Functional connectivity changes between various states of consciousness. (A–G) Seven state comparisons from group paired t-test at p = 3.0 × 10⁻⁵ with panels showing decreased node functional connectivity with deepening of sedation (red lines, A–D) and increased connectivity in deep sedation (blue lines, E–G). The contrasts between wakefulness and deep sedation (C and F) were used to determine the collections of node pairs for computing DCI and ICI. Different dot colors distinguish major brain divisions, as indicated in Figure 1. (H) The number of connections at three different p-thresholds for the seven comparisons corresponding to panels (A–G). The trend of changes in the number of node pairs is similar at the three p-thresholds. DCI, decreased connectivity index; ICI, increased connectivity index.

FIG. 3.

ROC curve analysis of state classification. (A–D) Distribution of feature vectors defined by the DCI and ICI in the two-dimensional feature space.

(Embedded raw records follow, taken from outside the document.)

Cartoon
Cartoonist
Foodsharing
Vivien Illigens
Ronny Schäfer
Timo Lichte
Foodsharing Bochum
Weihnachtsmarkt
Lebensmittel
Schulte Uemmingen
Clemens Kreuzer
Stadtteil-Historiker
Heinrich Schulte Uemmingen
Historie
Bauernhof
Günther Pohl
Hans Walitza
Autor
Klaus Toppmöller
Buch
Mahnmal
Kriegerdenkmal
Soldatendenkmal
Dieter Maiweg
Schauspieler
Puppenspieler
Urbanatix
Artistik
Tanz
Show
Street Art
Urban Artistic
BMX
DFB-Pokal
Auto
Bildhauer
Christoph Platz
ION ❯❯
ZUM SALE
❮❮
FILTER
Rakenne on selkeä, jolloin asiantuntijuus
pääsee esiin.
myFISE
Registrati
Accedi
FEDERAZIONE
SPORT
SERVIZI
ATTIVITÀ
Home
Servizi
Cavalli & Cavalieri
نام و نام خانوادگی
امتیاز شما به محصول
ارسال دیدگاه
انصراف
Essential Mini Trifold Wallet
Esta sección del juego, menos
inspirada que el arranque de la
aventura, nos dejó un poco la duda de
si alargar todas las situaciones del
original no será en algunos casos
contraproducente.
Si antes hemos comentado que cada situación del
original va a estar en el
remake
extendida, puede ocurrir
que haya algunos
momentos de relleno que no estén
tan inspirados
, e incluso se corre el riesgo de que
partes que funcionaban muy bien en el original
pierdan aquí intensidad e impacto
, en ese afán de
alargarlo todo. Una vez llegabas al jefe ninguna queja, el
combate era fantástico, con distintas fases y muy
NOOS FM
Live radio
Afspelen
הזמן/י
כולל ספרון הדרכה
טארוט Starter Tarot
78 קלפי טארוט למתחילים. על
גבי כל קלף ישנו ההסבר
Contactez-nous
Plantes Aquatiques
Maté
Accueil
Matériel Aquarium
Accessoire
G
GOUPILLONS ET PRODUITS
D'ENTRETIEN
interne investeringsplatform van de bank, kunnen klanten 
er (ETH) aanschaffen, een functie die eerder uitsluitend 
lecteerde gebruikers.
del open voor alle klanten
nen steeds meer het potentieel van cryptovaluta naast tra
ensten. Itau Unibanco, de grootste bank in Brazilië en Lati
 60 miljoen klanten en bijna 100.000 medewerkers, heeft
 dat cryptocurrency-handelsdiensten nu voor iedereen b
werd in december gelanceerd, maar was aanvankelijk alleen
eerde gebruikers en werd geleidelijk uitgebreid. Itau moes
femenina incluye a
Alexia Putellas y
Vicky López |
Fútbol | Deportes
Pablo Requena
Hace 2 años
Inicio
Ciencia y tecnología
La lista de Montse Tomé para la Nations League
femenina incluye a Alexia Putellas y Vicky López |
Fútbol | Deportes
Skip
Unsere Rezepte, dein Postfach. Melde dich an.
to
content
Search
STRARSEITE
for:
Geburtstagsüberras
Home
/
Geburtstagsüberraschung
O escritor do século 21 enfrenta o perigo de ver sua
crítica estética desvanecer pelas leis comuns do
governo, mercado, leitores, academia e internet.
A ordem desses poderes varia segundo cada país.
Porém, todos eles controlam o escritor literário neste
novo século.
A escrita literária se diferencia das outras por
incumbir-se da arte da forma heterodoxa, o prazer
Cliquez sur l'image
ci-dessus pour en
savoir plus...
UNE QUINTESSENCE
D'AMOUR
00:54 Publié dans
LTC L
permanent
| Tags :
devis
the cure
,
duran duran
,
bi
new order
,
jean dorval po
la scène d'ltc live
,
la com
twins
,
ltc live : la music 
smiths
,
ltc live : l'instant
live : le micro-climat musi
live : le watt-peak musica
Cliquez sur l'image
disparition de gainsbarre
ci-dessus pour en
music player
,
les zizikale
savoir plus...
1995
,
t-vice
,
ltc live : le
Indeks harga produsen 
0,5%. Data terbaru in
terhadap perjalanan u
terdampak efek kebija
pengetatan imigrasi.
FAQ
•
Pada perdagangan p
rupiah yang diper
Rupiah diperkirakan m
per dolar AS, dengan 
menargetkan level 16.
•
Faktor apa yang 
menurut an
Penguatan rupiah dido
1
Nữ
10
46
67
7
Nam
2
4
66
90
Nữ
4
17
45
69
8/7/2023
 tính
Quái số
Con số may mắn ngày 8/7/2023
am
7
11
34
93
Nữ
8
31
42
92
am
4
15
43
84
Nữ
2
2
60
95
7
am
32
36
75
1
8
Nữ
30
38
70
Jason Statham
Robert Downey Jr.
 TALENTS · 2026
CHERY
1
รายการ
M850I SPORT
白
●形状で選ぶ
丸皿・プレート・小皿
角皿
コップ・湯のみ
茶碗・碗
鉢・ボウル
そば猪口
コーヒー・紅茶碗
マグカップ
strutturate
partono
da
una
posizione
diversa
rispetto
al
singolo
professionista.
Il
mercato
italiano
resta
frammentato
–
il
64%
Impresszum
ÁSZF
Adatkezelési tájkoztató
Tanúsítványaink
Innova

Color-coded symbols of feature vectors represent the four states of consciousness in all individual participants at the parcellation of 116, 300, 500, and 2000 nodes, respectively. The color-coded ellipses depict a two-dimensional Gaussian fitting of spatial distribution of feature vectors in each state. (E–H) The ROC curves describing true-positive versus false-positive rates by a quadratic discriminant analysis and leave-one-out cross-validation tests at increasing parcellation granularity in four conditions. AUC scores are shown for each parcellation. State classification in individual participants is distinctly better at 2000-node parcellation. AUC, area under curve; ROC, receiver operating characteristic.